Vor dem Putsch
Die türkische Schriftstellerin Ece Temelkuran hatte mich dieses Jahr mit ihrem Sachbuch „Wenn dein Land nicht mehr dein Land ist oder Sieben Schritte in die Diktatur“ beeindruckt. Daher wollte ich auch ...
Die türkische Schriftstellerin Ece Temelkuran hatte mich dieses Jahr mit ihrem Sachbuch „Wenn dein Land nicht mehr dein Land ist oder Sieben Schritte in die Diktatur“ beeindruckt. Daher wollte ich auch einmal einen Roman von ihr lesen und Stumme Schwäne ist ein ebenso beeindruckendes Portrait der Türkei zu einer bestimmten Zeit, 1980 kurz vor dem Militärputsch. Das Land ist gespalten und zerrissen. Die Autorin war 1980 noch ein Kind, daher ist es sinnig, dass vieles aus den Perspektive von Kindern gezeigt wird. Anhand zweier Familien in Ankara sieht man den Zustand der Unruhe.
Immer wieder wechseln die Perspektiven, aber meistens ist es aus der Sicht der Kinder Ayse und Ali. Sie kommen aus verschiedenen Schichten. Ali, Sohn von armen Kurde, ist ein ernster Junge, der schon einiges versteht. Ayse ist noch naiv, nimmt aber doch vieles schon wahr, aus den besorgten Gesprächen der Erwachsenen.

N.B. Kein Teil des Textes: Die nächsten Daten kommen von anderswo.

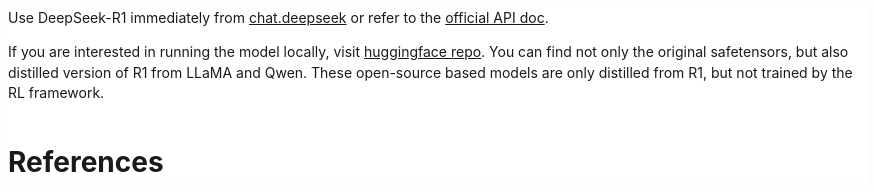 Use DeepSeek-R1 immediately from [chat.deepseek](https://chat.deepseek.com/) or refer to the [official API doc](https://api-docs.deepseek.com/news/news250120).

If you are interested in running the model locally, visit [huggingface repo](https://huggingface.co/deepseek-ai/DeepSeek-R1). You can find not only the original safetensors, but also distilled version of R1 from LLaMA and Qwen. These open-source based models are only distilled from R1, but not trained by the RL framework.


# References

[^1]: https://www.reuters.com/technology/artificial-intelligence/chinese-chip-makers-cloud-providers-rush-embrace-homegrown-deepseek-2025-02-05/

[^2]: https://time.com/7210875/deepseek-national-security-threat-tiktok/ (2025-02-06)

[^3]: Shao, Zhihong, et al. "Deepseekmath: Pushing the limits of mathematical reasoning in open language models." arXiv preprint arXiv:2402.03300 (2024).

[^4]: Ouyang, Long, et al. "Training language models to follow instructions with human feedback." Advances in neural information processing systems 35 (2022): 27730-27744. (Refer to [this arxiv.](https://arxiv.org/abs/2203.02155))

[^5]: Rafailov, Rafael, et al. "Direct preference optimization: Your language model is secretly a reward model." Advances in Neural Information Processing Systems 36 (2024). (Refer to [this arxiv.](https://arxiv.org/pdf/2305.18290))

[^6]: Guo, Daya, et al. "Deepseek-r1: Incentivizing reasoning capability in llms via reinforcement learning." arXiv preprint arXiv:2501.12948 (2025).
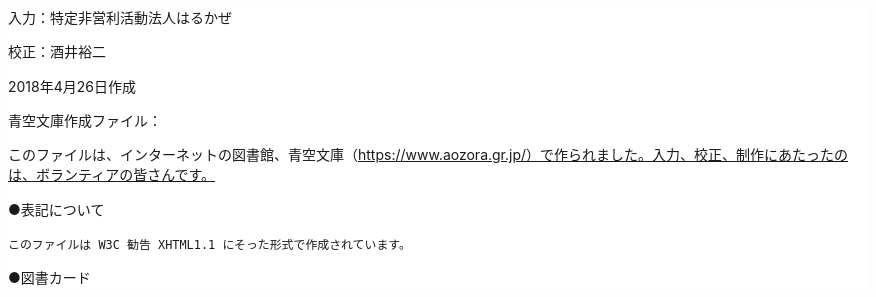 入力：特定非営利活動法人はるかぜ

校正：酒井裕二

2018年4月26日作成

青空文庫作成ファイル：

このファイルは、インターネットの図書館、青空文庫（https://www.aozora.gr.jp/）で作られました。入力、校正、制作にあたったのは、ボランティアの皆さんです。











●表記について


	このファイルは W3C 勧告 XHTML1.1 にそった形式で作成されています。







●図書カード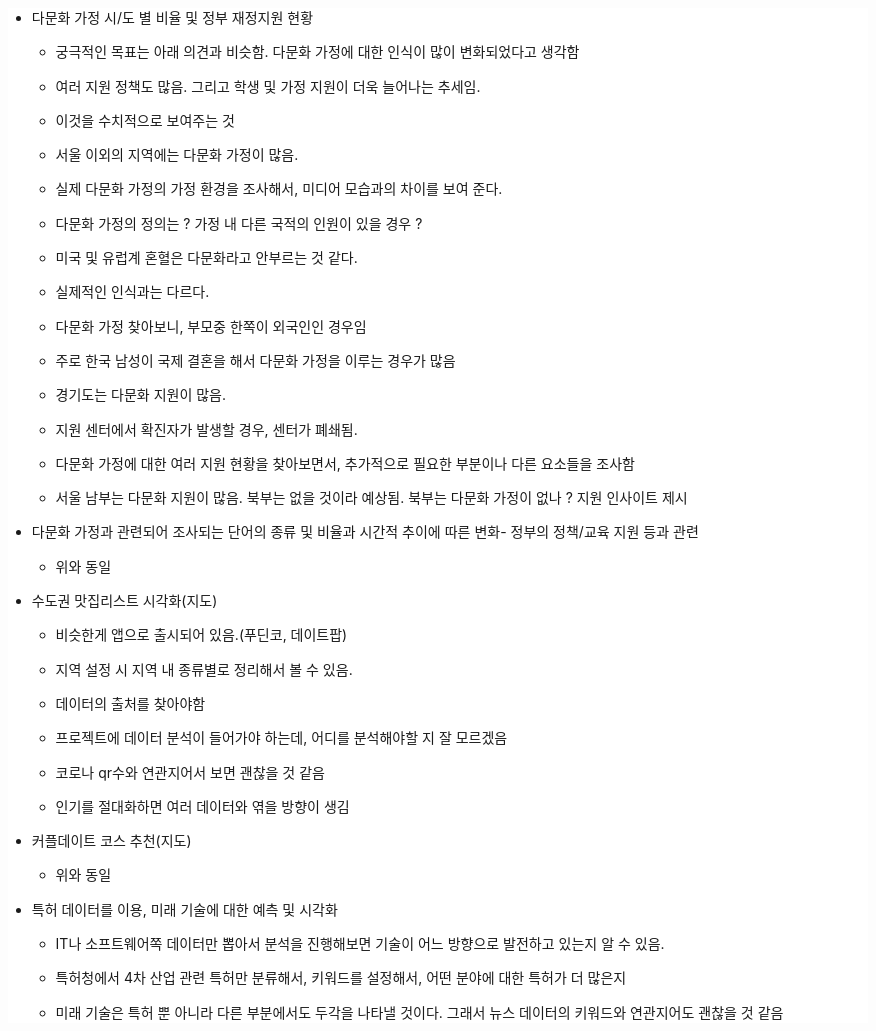   

- 다문화 가정 시/도 별 비율 및 정부 재정지원 현황

  - 궁극적인 목표는 아래 의견과 비슷함. 다문화 가정에 대한 인식이 많이 변화되었다고 생각함

  - 여러 지원 정책도 많음. 그리고 학생 및 가정 지원이 더욱 늘어나는 추세임.

  - 이것을 수치적으로 보여주는 것

  - 서울 이외의 지역에는 다문화 가정이 많음.

  - 실제 다문화 가정의 가정 환경을 조사해서, 미디어 모습과의 차이를 보여 준다.

  - 다문화 가정의 정의는 ? 가정 내 다른 국적의 인원이 있을 경우 ?

  - 미국 및 유럽계 혼혈은 다문화라고 안부르는 것 같다.

  - 실제적인 인식과는 다르다.

  - 다문화 가정 찾아보니, 부모중 한쪽이 외국인인 경우임

  - 주로 한국 남성이 국제 결혼을 해서 다문화 가정을 이루는 경우가 많음

  - 경기도는 다문화 지원이 많음. 

  - 지원 센터에서 확진자가 발생할 경우, 센터가 폐쇄됨.

  - 다문화 가정에 대한 여러 지원 현황을 찾아보면서, 추가적으로 필요한 부분이나 다른 요소들을 조사함

  - 서울 남부는 다문화 지원이 많음. 북부는 없을 것이라 예상됨. 북부는 다문화 가정이 없나 ? 지원 인사이트 제시

    

- 다문화 가정과 관련되어 조사되는 단어의 종류 및 비율과 시간적 추이에 따른 변화- 정부의 정책/교육 지원 등과 관련

  - 위와 동일

    

- 수도권 맛집리스트 시각화(지도)

  - 비슷한게 앱으로 출시되어 있음.(푸딘코, 데이트팝)

  - 지역 설정 시 지역 내 종류별로 정리해서 볼 수 있음.

  - 데이터의 출처를 찾아야함

  - 프로젝트에 데이터 분석이 들어가야 하는데, 어디를 분석해야할 지 잘 모르겠음

  - 코로나 qr수와 연관지어서 보면 괜찮을 것 같음

  - 인기를 절대화하면 여러 데이터와 엮을 방향이 생김

    

- 커플데이트 코스 추천(지도)

  - 위와 동일

    

- 특허 데이터를 이용, 미래 기술에 대한 예측 및 시각화

  - IT나 소프트웨어쪽 데이터만 뽑아서 분석을 진행해보면 기술이 어느 방향으로 발전하고 있는지 알 수 있음.

  - 특허청에서 4차 산업 관련 특허만 분류해서, 키워드를 설정해서, 어떤 분야에 대한 특허가 더 많은지

  - 미래 기술은 특허 뿐 아니라 다른 부분에서도 두각을 나타낼 것이다. 그래서 뉴스 데이터의 키워드와 연관지어도 괜찮을 것 같음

Ein gut gewähltes Sinnbild für den Zustand des Landes sind die Schwäne, denen die Flügel gebrochen werden, um sie am wegfliegen zu hindern.
Die Kinder wollen die Schwäne retten, und irgendwie damit auch das Land, und sie wollen Schmetterlinge ins Parlament bringen.
Man spürt in diesem 2015 geschriebenen Roman auch Parallelen von 1980 zur Gegenwart.
Ece Temelkurans Stil ist ausdrucksstark, die Romanstruktur raffiniert gemacht. Ich kann das Buch nur empfehlen.